A rigorous, international study published in the New England Journal of Medicine has demonstrated the presence of IgG autoantibodies that stimulate the fibroblast receptor for platelet-derived growth factor (PDGFR-stimulatory antibodies) in sera from patients with systemic sclerosis (scleroderma).

The authors performed a series of experiments that confirmed that these antibodies recognized and activated native PDGFR on fibroblasts. In vitro, purified PDGFR-stimulatory antibodies triggered pathways that resulted in the intracellular generation of reactive oxygen species and upregulation of type I collagen gene expression, as well as conversion of human primary fibroblasts to an active, myofibroblast phenotype. Baroni et al. suggest that these effects could account for the oxidative stress and fibrosis that are the cellular and systemic hallmarks, respectively, of systemic sclerosis.

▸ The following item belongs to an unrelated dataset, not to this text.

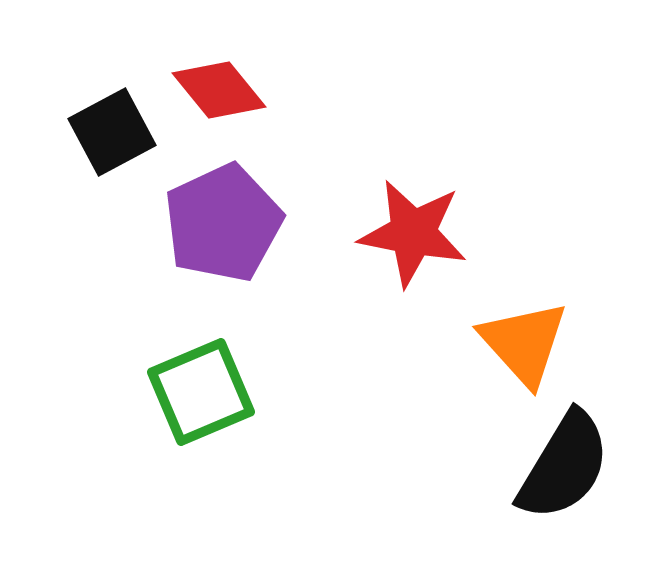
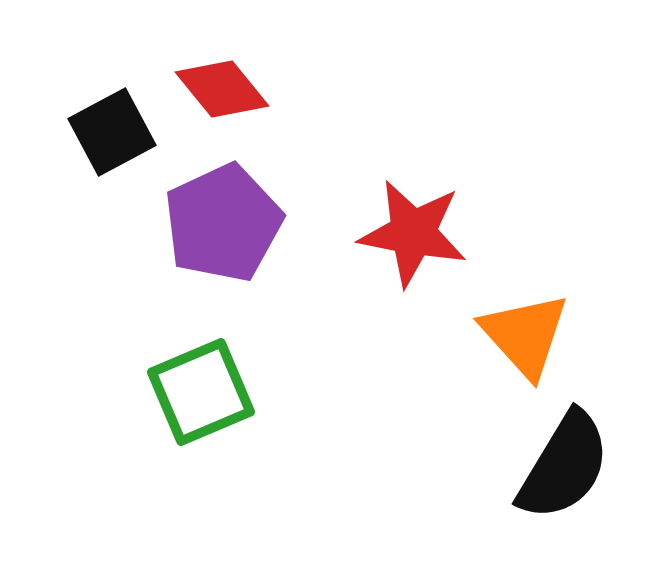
red diamond: moved 3 px right, 1 px up
orange triangle: moved 1 px right, 8 px up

Sera from 46 white patients (38 women) with systemic sclerosis, who had not taken immunosuppressive medication in the previous 6 weeks, were compared with sera from 20 control individuals (matched for age, sex and ethnicity), as well as with sera from 54 individuals with a range of autoimmune conditions. All of the patients with systemic sclerosis, and none of the other individuals, were positive for PDGFR-stimulatory antibodies.

The authors noted that PDGFR-stimulatory antibodies did not completely replicate the effects of PDGF: they hypothesize that these autoantibodies generate a more persistent stimulus than PDGF does. Direct proof of the causative role of these antibodies in systemic sclerosis, however, awaits in vivo studies in large, ethnically diverse populations of patients.